● Your assignment: A complete copy of the entries, exactly as written, is the expected result.

● Study material:
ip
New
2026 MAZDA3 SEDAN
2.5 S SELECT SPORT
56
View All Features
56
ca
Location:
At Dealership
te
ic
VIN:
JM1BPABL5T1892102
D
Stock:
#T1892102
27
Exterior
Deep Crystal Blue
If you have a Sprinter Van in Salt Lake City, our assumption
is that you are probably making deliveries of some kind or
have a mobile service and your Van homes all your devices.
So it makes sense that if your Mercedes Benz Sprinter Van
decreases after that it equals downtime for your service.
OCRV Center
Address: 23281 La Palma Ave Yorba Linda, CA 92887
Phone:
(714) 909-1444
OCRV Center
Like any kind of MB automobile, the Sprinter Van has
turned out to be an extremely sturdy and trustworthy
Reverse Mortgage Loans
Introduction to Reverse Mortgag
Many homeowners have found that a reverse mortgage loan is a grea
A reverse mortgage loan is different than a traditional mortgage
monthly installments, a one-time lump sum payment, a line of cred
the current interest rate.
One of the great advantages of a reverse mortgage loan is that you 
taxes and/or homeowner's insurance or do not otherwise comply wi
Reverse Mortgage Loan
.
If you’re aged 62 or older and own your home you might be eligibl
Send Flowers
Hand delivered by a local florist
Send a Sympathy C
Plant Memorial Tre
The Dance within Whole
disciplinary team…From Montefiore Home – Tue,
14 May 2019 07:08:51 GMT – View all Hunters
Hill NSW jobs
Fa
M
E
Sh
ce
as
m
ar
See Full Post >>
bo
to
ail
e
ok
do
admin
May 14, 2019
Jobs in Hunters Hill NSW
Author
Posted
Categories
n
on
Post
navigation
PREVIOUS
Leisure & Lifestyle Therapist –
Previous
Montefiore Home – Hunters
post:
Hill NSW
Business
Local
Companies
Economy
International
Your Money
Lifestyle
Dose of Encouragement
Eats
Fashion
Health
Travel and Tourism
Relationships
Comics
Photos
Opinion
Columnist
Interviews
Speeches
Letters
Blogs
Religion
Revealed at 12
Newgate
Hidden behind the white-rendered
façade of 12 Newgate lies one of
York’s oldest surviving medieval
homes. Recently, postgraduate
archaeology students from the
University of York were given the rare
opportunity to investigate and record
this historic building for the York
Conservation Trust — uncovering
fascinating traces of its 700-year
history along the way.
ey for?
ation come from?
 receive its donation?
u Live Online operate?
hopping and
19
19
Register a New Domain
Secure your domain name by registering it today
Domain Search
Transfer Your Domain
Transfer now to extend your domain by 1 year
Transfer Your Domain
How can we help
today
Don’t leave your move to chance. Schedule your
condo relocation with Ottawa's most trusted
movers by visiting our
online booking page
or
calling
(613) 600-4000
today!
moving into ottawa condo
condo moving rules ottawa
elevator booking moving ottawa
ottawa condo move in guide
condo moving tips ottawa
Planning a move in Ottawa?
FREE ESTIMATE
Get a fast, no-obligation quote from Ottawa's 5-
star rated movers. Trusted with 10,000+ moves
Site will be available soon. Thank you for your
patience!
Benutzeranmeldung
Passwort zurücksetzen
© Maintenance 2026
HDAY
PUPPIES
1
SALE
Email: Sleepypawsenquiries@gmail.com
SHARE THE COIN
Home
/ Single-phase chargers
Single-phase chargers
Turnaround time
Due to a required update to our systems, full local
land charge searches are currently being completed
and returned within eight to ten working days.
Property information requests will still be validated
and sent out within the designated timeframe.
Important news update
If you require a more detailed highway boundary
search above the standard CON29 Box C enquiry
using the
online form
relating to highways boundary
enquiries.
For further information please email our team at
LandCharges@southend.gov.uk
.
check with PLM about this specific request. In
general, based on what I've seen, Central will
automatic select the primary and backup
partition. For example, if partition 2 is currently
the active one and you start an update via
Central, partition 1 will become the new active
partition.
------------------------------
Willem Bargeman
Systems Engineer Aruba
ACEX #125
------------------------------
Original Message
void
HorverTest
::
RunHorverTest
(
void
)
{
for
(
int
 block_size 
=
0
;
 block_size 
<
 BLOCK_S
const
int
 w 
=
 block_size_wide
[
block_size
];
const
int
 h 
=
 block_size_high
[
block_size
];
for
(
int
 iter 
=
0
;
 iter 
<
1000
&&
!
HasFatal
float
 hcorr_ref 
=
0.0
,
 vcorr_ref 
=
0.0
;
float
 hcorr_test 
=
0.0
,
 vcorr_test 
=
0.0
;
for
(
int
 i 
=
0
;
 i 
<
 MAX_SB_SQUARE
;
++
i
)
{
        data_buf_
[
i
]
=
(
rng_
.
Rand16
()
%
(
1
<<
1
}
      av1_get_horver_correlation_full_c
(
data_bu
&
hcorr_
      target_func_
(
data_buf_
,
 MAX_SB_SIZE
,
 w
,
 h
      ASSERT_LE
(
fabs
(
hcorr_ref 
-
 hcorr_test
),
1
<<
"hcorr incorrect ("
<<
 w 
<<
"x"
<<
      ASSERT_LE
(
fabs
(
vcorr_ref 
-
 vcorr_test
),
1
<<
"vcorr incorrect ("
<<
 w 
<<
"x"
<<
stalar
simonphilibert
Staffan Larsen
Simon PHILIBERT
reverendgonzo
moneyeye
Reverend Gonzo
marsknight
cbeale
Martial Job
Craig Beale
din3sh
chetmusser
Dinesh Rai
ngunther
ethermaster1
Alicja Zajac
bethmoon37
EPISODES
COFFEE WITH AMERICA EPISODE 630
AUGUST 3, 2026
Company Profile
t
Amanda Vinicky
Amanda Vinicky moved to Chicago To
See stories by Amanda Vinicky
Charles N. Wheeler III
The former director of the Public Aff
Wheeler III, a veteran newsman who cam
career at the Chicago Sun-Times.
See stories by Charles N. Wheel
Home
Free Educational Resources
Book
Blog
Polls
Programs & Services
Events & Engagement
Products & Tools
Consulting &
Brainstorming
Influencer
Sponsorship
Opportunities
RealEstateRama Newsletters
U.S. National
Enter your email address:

● Task answer:
ip
New
2026 MAZDA3 SEDAN
2.5 S SELECT SPORT
56
View All Features
56
ca
Location:
At Dealership
te
ic
VIN:
JM1BPABL5T1892102
D
Stock:
#T1892102
27
Exterior
Deep Crystal Blue
If you have a Sprinter Van in Salt Lake City, our assumption
is that you are probably making deliveries of some kind or
have a mobile service and your Van homes all your devices.
So it makes sense that if your Mercedes Benz Sprinter Van
decreases after that it equals downtime for your service.
OCRV Center
Address: 23281 La Palma Ave Yorba Linda, CA 92887
Phone:
(714) 909-1444
OCRV Center
Like any kind of MB automobile, the Sprinter Van has
turned out to be an extremely sturdy and trustworthy
Reverse Mortgage Loans
Introduction to Reverse Mortgag
Many homeowners have found that a reverse mortgage loan is a grea
A reverse mortgage loan is different than a traditional mortgage
monthly installments, a one-time lump sum payment, a line of cred
the current interest rate.
One of the great advantages of a reverse mortgage loan is that you 
taxes and/or homeowner's insurance or do not otherwise comply wi
Reverse Mortgage Loan
.
If you’re aged 62 or older and own your home you might be eligibl
Send Flowers
Hand delivered by a local florist
Send a Sympathy C
Plant Memorial Tre
The Dance within Whole
disciplinary team…From Montefiore Home – Tue,
14 May 2019 07:08:51 GMT – View all Hunters
Hill NSW jobs
Fa
M
E
Sh
ce
as
m
ar
See Full Post >>
bo
to
ail
e
ok
do
admin
May 14, 2019
Jobs in Hunters Hill NSW
Author
Posted
Categories
n
on
Post
navigation
PREVIOUS
Leisure & Lifestyle Therapist –
Previous
Montefiore Home – Hunters
post:
Hill NSW
Business
Local
Companies
Economy
International
Your Money
Lifestyle
Dose of Encouragement
Eats
Fashion
Health
Travel and Tourism
Relationships
Comics
Photos
Opinion
Columnist
Interviews
Speeches
Letters
Blogs
Religion
Revealed at 12
Newgate
Hidden behind the white-rendered
façade of 12 Newgate lies one of
York’s oldest surviving medieval
homes. Recently, postgraduate
archaeology students from the
University of York were given the rare
opportunity to investigate and record
this historic building for the York
Conservation Trust — uncovering
fascinating traces of its 700-year
history along the way.
ey for?
ation come from?
 receive its donation?
u Live Online operate?
hopping and
19
19
Register a New Domain
Secure your domain name by registering it today
Domain Search
Transfer Your Domain
Transfer now to extend your domain by 1 year
Transfer Your Domain
How can we help
today
Don’t leave your move to chance. Schedule your
condo relocation with Ottawa's most trusted
movers by visiting our
online booking page
or
calling
(613) 600-4000
today!
moving into ottawa condo
condo moving rules ottawa
elevator booking moving ottawa
ottawa condo move in guide
condo moving tips ottawa
Planning a move in Ottawa?
FREE ESTIMATE
Get a fast, no-obligation quote from Ottawa's 5-
star rated movers. Trusted with 10,000+ moves
Site will be available soon. Thank you for your
patience!
Benutzeranmeldung
Passwort zurücksetzen
© Maintenance 2026
HDAY
PUPPIES
1
SALE
Email: Sleepypawsenquiries@gmail.com
SHARE THE COIN
Home
/ Single-phase chargers
Single-phase chargers
Turnaround time
Due to a required update to our systems, full local
land charge searches are currently being completed
and returned within eight to ten working days.
Property information requests will still be validated
and sent out within the designated timeframe.
Important news update
If you require a more detailed highway boundary
search above the standard CON29 Box C enquiry
using the
online form
relating to highways boundary
enquiries.
For further information please email our team at
LandCharges@southend.gov.uk
.
check with PLM about this specific request. In
general, based on what I've seen, Central will
automatic select the primary and backup
partition. For example, if partition 2 is currently
the active one and you start an update via
Central, partition 1 will become the new active
partition.
------------------------------
Willem Bargeman
Systems Engineer Aruba
ACEX #125
------------------------------
Original Message
void
HorverTest
::
RunHorverTest
(
void
)
{
for
(
int
 block_size 
=
0
;
 block_size 
<
 BLOCK_S
const
int
 w 
=
 block_size_wide
[
block_size
];
const
int
 h 
=
 block_size_high
[
block_size
];
for
(
int
 iter 
=
0
;
 iter 
<
1000
&&
!
HasFatal
float
 hcorr_ref 
=
0.0
,
 vcorr_ref 
=
0.0
;
float
 hcorr_test 
=
0.0
,
 vcorr_test 
=
0.0
;
for
(
int
 i 
=
0
;
 i 
<
 MAX_SB_SQUARE
;
++
i
)
{
        data_buf_
[
i
]
=
(
rng_
.
Rand16
()
%
(
1
<<
1
}
      av1_get_horver_correlation_full_c
(
data_bu
&
hcorr_
      target_func_
(
data_buf_
,
 MAX_SB_SIZE
,
 w
,
 h
      ASSERT_LE
(
fabs
(
hcorr_ref 
-
 hcorr_test
),
1
<<
"hcorr incorrect ("
<<
 w 
<<
"x"
<<
      ASSERT_LE
(
fabs
(
vcorr_ref 
-
 vcorr_test
),
1
<<
"vcorr incorrect ("
<<
 w 
<<
"x"
<<
stalar
simonphilibert
Staffan Larsen
Simon PHILIBERT
reverendgonzo
moneyeye
Reverend Gonzo
marsknight
cbeale
Martial Job
Craig Beale
din3sh
chetmusser
Dinesh Rai
ngunther
ethermaster1
Alicja Zajac
bethmoon37
EPISODES
COFFEE WITH AMERICA EPISODE 630
AUGUST 3, 2026
Company Profile
t
Amanda Vinicky
Amanda Vinicky moved to Chicago To
See stories by Amanda Vinicky
Charles N. Wheeler III
The former director of the Public Aff
Wheeler III, a veteran newsman who cam
career at the Chicago Sun-Times.
See stories by Charles N. Wheel
Home
Free Educational Resources
Book
Blog
Polls
Programs & Services
Events & Engagement
Products & Tools
Consulting &
Brainstorming
Influencer
Sponsorship
Opportunities
RealEstateRama Newsletters
U.S. National
Enter your email address:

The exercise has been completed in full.